Rubate 300 piante di canapa alimentare
Se dovessimo usare l’ironia diremmo: «Fumatori di canne, attenzione, perché potrebbe arrivare sul mercato una partita di canapa falsa. Non fa sballare».
Ma in questo caso è meglio non usare l’arma dell’ironia. Siamo a Ragoli, comune di Tre Ville, Busa di Tione, al centro delle Giudicarie. Piccolo paradiso, volendo infiorarla: guarda lassù il Brenta, fai un salto a Iron, il villaggio disabitato dai tempi della peste! Ma non siamo un dépliant pubblicitario e mettiamo i piedi sulla nuda terra.
La notizia in verità non è nuova, ma Stefano Defranceschi è uomo non abituato a lamentarsi o a fare chiassate, anche se ne avrebbe il diritto. Ha sopportato e se l’è messa via, finché qualche amico l’ha raccontata e allora ha accettato di spiegare cosa è successo.
Diciamo subito che Stefano fa l’agricoltore, ma con una filosofia sua: niente coltivazioni intensive, niente diavolerie tecniche o chimiche; tutto naturale. Così pianta un piccolo podere a canapa. «Canapa alimentare», precisa subito.
Una mattina va a controllare la situazione e... sorpresa. «C’è il prato.

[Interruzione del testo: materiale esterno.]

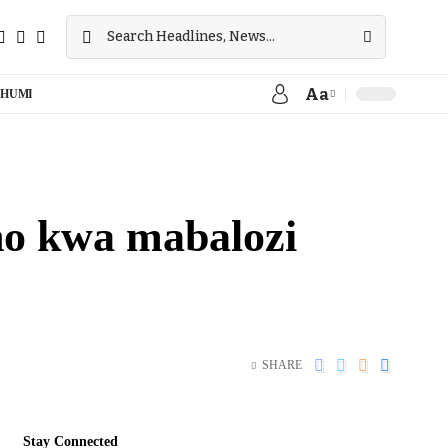
Aa
HUMI
ho kwa mabalozi
SHARE
Stay Connected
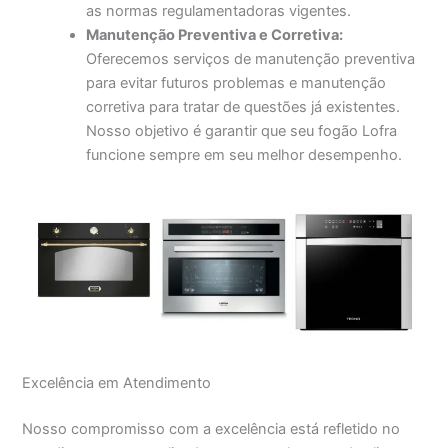
as normas regulamentadoras vigentes.
Manutenção Preventiva e Corretiva:
Oferecemos serviços de manutenção preventiva
para evitar futuros problemas e manutenção
corretiva para tratar de questões já existentes.
Nosso objetivo é garantir que seu fogão Lofra
funcione sempre em seu melhor desempenho.
Excelência em Atendimento
Nosso compromisso com a excelência está refletido no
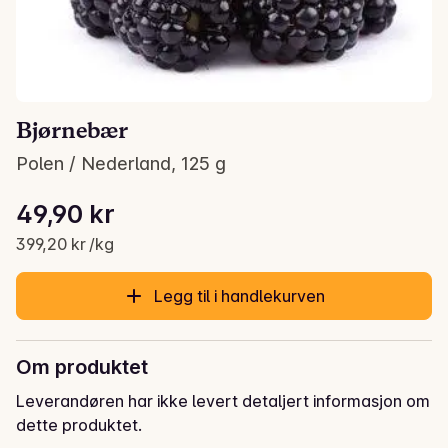
Bjørnebær
Polen / Nederland, 125 g
Stykkpris: 399,20 kr /kg
49,90 kr
Gjeldende pris er: 49,90 kr
399,20 kr /kg
Legg til i handlekurven
Om produktet
Leverandøren har ikke levert detaljert informasjon om
dette produktet.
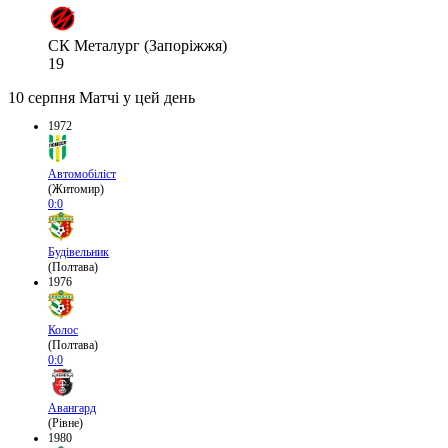
СК Металург (Запоріжжя)
19
10 серпня
Матчі у цей день
1972
Автомобіліст
(Житомир)
0:0
Будівельник
(Полтава)
1976
Колос
(Полтава)
0:0
Авангард
(Рівне)
1980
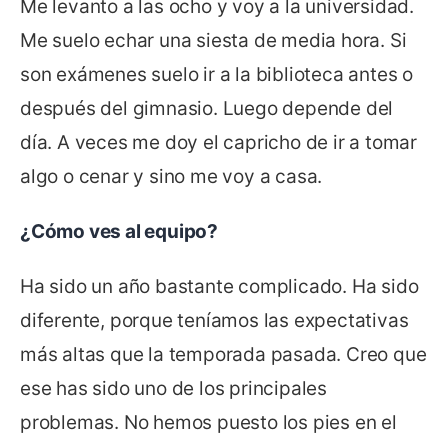
Me levanto a las ocho y voy a la universidad.
Me suelo echar una siesta de media hora. Si
son exámenes suelo ir a la biblioteca antes o
después del gimnasio. Luego depende del
día. A veces me doy el capricho de ir a tomar
algo o cenar y sino me voy a casa.
¿Cómo ves al equipo?
Ha sido un año bastante complicado. Ha sido
diferente, porque teníamos las expectativas
más altas que la temporada pasada. Creo que
ese has sido uno de los principales
problemas. No hemos puesto los pies en el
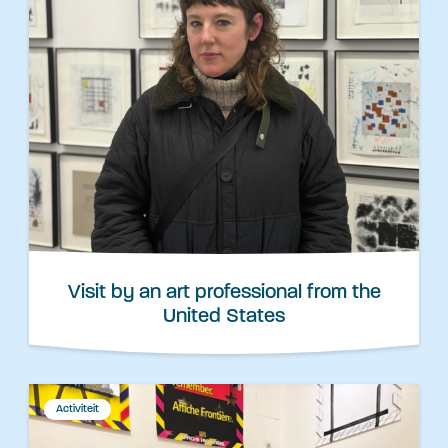
Visit by an art professional from the
United States
Activiteit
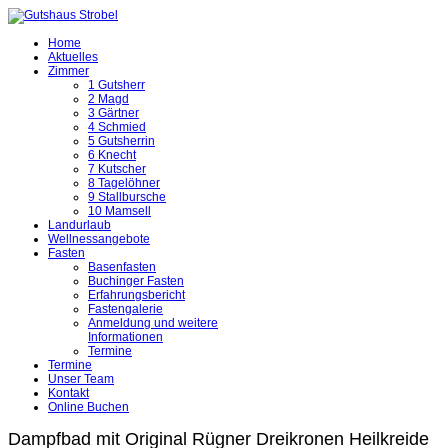
Home
Aktuelles
Zimmer
1 Gutsherr
2 Magd
3 Gärtner
4 Schmied
5 Gutsherrin
6 Knecht
7 Kutscher
8 Tagelöhner
9 Stallbursche
10 Mamsell
Landurlaub
Wellnessangebote
Fasten
Basenfasten
Buchinger Fasten
Erfahrungsbericht
Fastengalerie
Anmeldung und weitere
Informationen
Termine
Termine
Unser Team
Kontakt
Online Buchen
Dampfbad mit Original Rügner Dreikronen Heilkreide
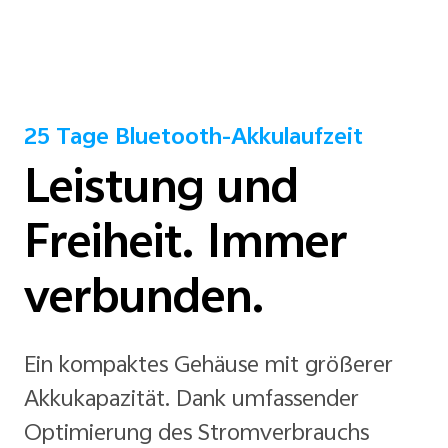
25 Tage Bluetooth-Akkulaufzeit
Leistung und
Freiheit. Immer
verbunden.
Ein kompaktes Gehäuse mit größerer
Akkukapazität. Dank umfassender
Optimierung des Stromverbrauchs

Non c’è più nemmeno una pianta. Hanno lasciato i bacchetti tagliati all’altezza del ginocchio. Non è stato il cervo col coltello». Strabuzza gli occhi.
Domanda inutile: chi può essere stato? «Se fosse un ragazzino se ne prenderebbe quattro o cinque piante - commenta - ma trecento piante...». Trova il modo, lui sì, di ironizzare: «Qualcuno la vende per erba da fumare, invece è solo erba alimentare; fa i soldi. Il bello è che se lo prendono non gli possono fare niente, perché non spaccia droga».
Torna serio: «A vederla è uguale a quella allucinogena», e si addentra in particolari tecnici fatti di sigle, che lasciamo scorrere via.
Vedere scomparire un campo: una pugnalata nel cuore di Stefano. «Già, ma non è l’unica». Nonostante tutto ha la serenità nella voce. «Un giorno sparisce una carriola, un giorno le galline... Rubare ai poréti, siamo messi male».
Poi c’è la storia del mais. Stefano ha un campo lungo la pista ciclabile. Ognuno che passa tira giù una pannocchia.
Sembra una stupidaggine, ma alla fine, «perdi mille euro di qua, mille euro di là... Passano mille persone sulla ciclabile, ognuna si raccoglie la sua pannocchia, e Stefano farina non ne fa. Il fatto è che non c’è più rispetto. Che ci vuoi fare?».
In questo catalogo delle cose brutte ci sono pure le galline. Una mattina Stefano ha trovato il lucchetto del pollaio rotto e cinque galline scomparse. «O al mattino non hai un cavolo da fare, quindi puoi girare di notte, o ce l’hai con me. Vai alle scorte agrarie e con qualche decina di euro te le comperi, o no? Fra l’altro è furto con scasso, che se li prendono...».
Qualche anno di galera, come meritano i ladri di polli nell’Italia dei potenti impuniti.
Il danno in sé non è grave, ma Stefano ha un modo tutto suo di allevare le galline, ala vecia, come dice lui: ha allevato i pulcini, ha fatto il pollaio mobile per spostarsi e portarle al pascolo nei luoghi giusti. «Poi viene uno e te le ruba. Mi chiedesse cinquanta euro... Glieli do e gli dico: vai a comperarti le galline».
C’è una conclusione? «Finirà che metto la fototrappola», esclama Stefano Defranceschi. Starà scherzando o farà sul serio?